Copy out the following items word for word, including every line of both.

-- Record extracts --
________

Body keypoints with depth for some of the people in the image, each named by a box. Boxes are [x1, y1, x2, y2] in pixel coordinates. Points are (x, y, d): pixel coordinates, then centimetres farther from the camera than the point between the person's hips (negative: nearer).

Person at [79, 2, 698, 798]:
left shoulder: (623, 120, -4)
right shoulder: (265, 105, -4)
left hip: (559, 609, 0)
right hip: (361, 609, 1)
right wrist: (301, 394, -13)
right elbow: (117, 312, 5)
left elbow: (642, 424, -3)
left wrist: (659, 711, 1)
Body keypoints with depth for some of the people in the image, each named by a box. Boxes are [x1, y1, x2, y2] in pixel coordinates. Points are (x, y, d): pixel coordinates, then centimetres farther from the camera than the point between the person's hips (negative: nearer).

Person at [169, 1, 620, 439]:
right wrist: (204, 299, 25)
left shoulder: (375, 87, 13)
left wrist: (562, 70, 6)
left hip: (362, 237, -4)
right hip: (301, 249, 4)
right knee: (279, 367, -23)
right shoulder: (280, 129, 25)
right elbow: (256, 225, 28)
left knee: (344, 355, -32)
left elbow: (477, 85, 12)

________

-- Task response --
Body keypoints with depth for some of the people in the image, each named by a box. Boxes are [x1, y1, x2, y2] in pixel coordinates. Points are (x, y, d): pixel coordinates, then centimetres farther from the camera than the point between the person's hips (negative: nearer).

Person at [79, 2, 698, 798]:
left shoulder: (623, 120, -4)
right shoulder: (265, 105, -4)
left hip: (559, 609, 0)
right hip: (361, 609, 1)
right wrist: (301, 394, -13)
right elbow: (117, 312, 5)
left elbow: (642, 424, -3)
left wrist: (659, 711, 1)
Body keypoints with depth for some of the people in the image, each named by a box. Boxes are [x1, y1, x2, y2] in pixel coordinates. Points are (x, y, d): pixel coordinates, then centimetres farther from the camera than the point between the person's hips (negative: nearer).

Person at [169, 1, 620, 439]:
right wrist: (204, 299, 25)
left shoulder: (375, 87, 13)
left wrist: (562, 70, 6)
left hip: (362, 237, -4)
right hip: (301, 249, 4)
right knee: (279, 367, -23)
right shoulder: (280, 129, 25)
right elbow: (256, 225, 28)
left knee: (344, 355, -32)
left elbow: (477, 85, 12)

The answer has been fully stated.